In 2019, combining the observations from telescopes all around the Earth, the Event Horizon Telescope (EHT) collaboration published a photo of a supermassive black hole M87* with extremely high resolution. The shining donut-like structure comes from the radiation of the accretion flow around the black hole. The black hole swallows the light in the central region, creating a big shadow inside the donut. The EHT collaboration updates the same photo with more delicate structures two years later. The sweeping lines, showing the linear polarization orientation (electric vector position angles), transform the donut into a cruller. These first-ever images give the most direct evidence of black holes and reveal the magnetic fields outside M87*.
Besides rich information for astronomy and gravity, what else can we learn from those beautiful images? As particle physicists, we are fascinated by the idea that ultralight particles can accumulate outside the black hole. We realized that if ultralight axion exists and stays outside the black hole, they would make the cruller dance! Using the four days variations of the crullers, we can constrain the coupling between axion and photon to the previously unexplored region.
How to turn supermassive black holes into detectors for ultralight particles? It dates back to a thought experiment by Roger Penrose in 1969. Imagine someone throwing a rock into a fast-spinning black hole, and the stone has a certain chance to escape with a larger velocity than the previous. The additional energy it carries is taken from the rotation of the black hole. Now think about the particle-wave duality in quantum mechanics. We can replace the rock with a wave outside the spinning black hole. It can form a dense cloud by extracting energy and angular momentum from the black bole, called the superradiance mechanism. To make this process sufficiently fast, it requires the Compton wavelength of the boson to be comparable with the horizon size of the black hole. Thus supermassive black holes become natural detectors for ultralight particles!
Among different types of ultralight fields beyond the standard model of particle physics, axion is one of the most well-motivated candidates. Searching for the axion is among the top priorities in particle physics. It naturally appears in many fundamental theories with extra dimensions, like the string theory. Axion is also a perfect cold dark matter candidate. In the ultralight mass window, some small-scale problems of the galaxy can be potentially solved by those fields forming a core in the center.

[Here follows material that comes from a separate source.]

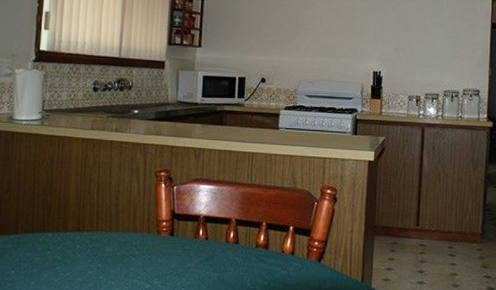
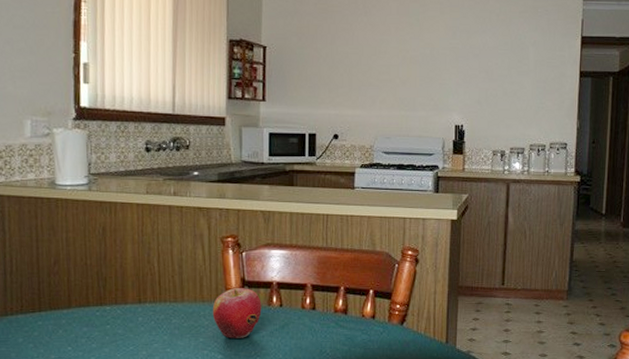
apple: none [143,220,189,269] -> present [212,288,262,339]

Once the ultralight axion exists within the right mass window, a dense axion cloud and the center black hole form a bound state similar to the hydrogenic atom and being called the gravitational atom. Besides purely gravitational effects, the existence of axion can rotate the orientation of the linear polarization periodically as well, with a period between 5 to 20 days. The variations of the EVPA behave as a propagating wave along the bright photon ring, which the dance of the crullers has a particular pattern instead of a random walk by a drunken man.
Figure 1: Illustration of the polarized emission from a Kerr BH surrounded by an axion cloud, using IPOLE. Different colors on the electric vector position angles (EVPA) quivers, which range from red through to purple, represent the time variation of the EVPA in the presence of the axion-photon coupling. White quivers are the EVPAs when the axion field is absent. The intensity scale is normalized so that the brightest pixel is unity.

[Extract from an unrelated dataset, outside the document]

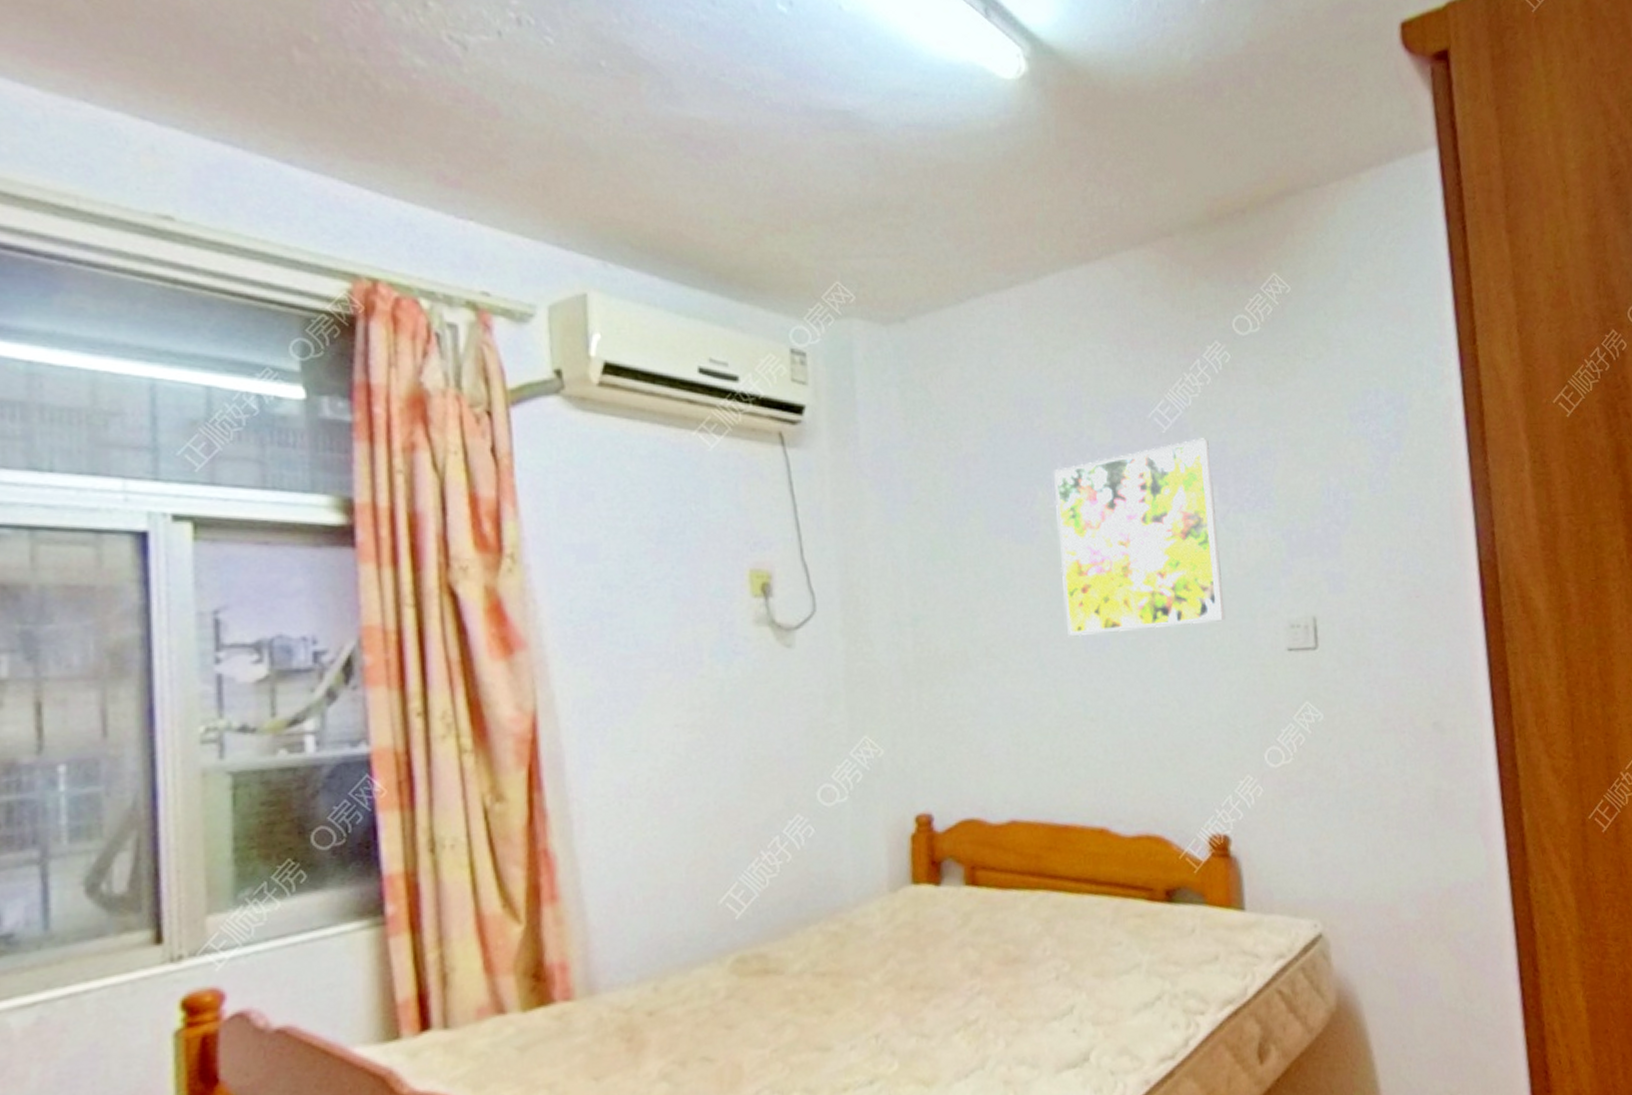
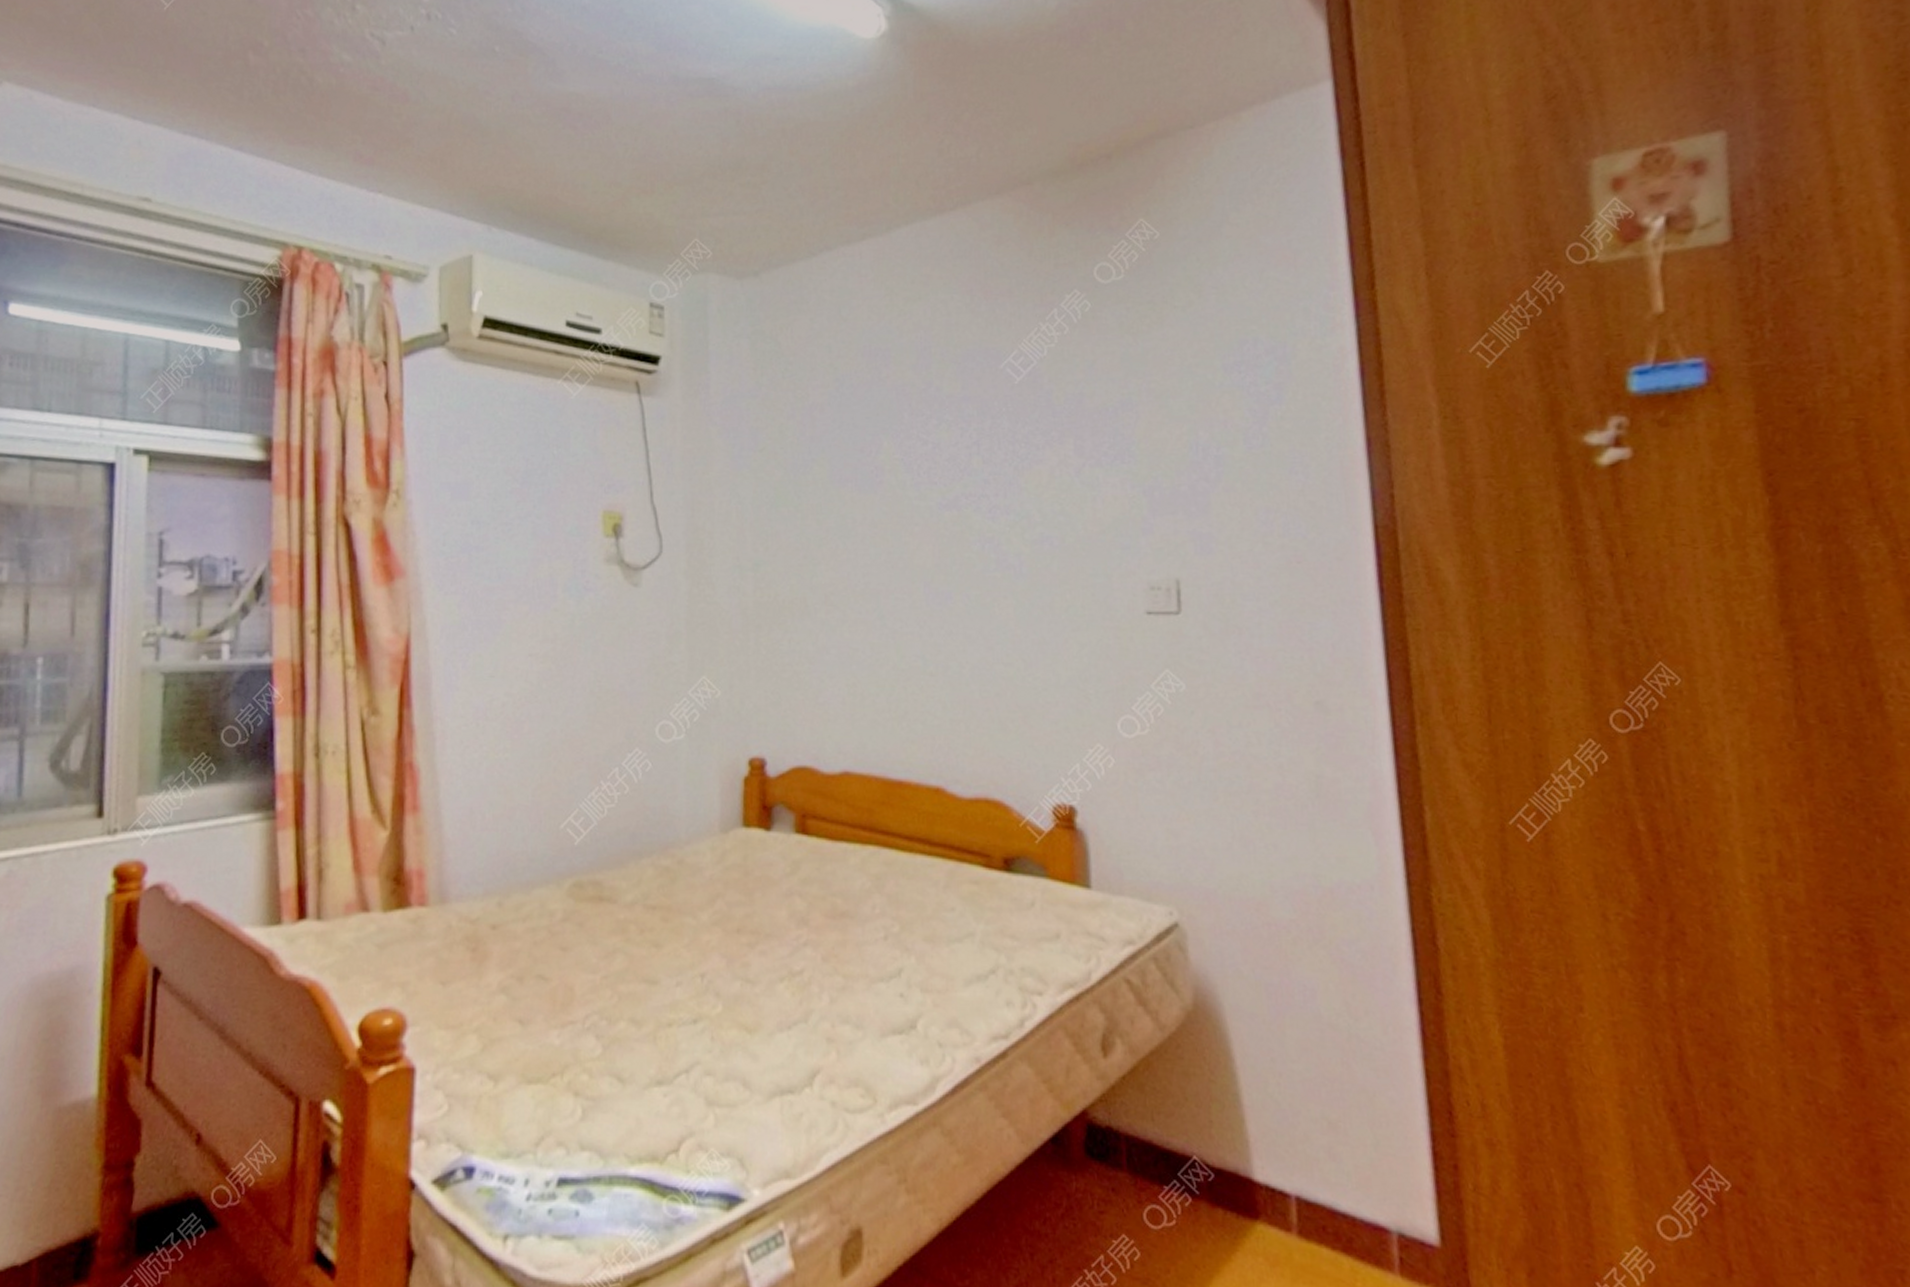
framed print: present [1054,438,1226,637] -> none [900,389,1078,589]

The EHT's polarimetric measurements provide the spatial distribution of the linear polarization orientations for four days, precisely the information we need to search for axion. Embedding the axion-induced birefringence into the radiative transfer code IPOLE, we simulated a movie of black hole images with oscillating linear polarization orientations at each point of the sky plane. To suppress the turbulent variations of the accretion flow, we introduced a novel analysis strategy where the difference between two sequential are used as observables to constrain the axion-induced EVPA variations. A much larger parameter space can be probed with more detailed data provided in the future, especially the more sequential time observation and better spatial resolutions.
Figure 2: Our constraints on dimensionless axion-photon coupling c from the EHT polarimetric observations of SMBH M87* are shown. The black hole spin aJ is assumed to be 0.99 or 0.80. The latter case corresponds to a smaller mass window, overlapping with aJ = 0.99 cases in the lower mass region. The gray band at the bottom represents the uncertainty from the five different EVPA reconstruction methods. Previous bounds on axion-photon coupling are shown for comparison.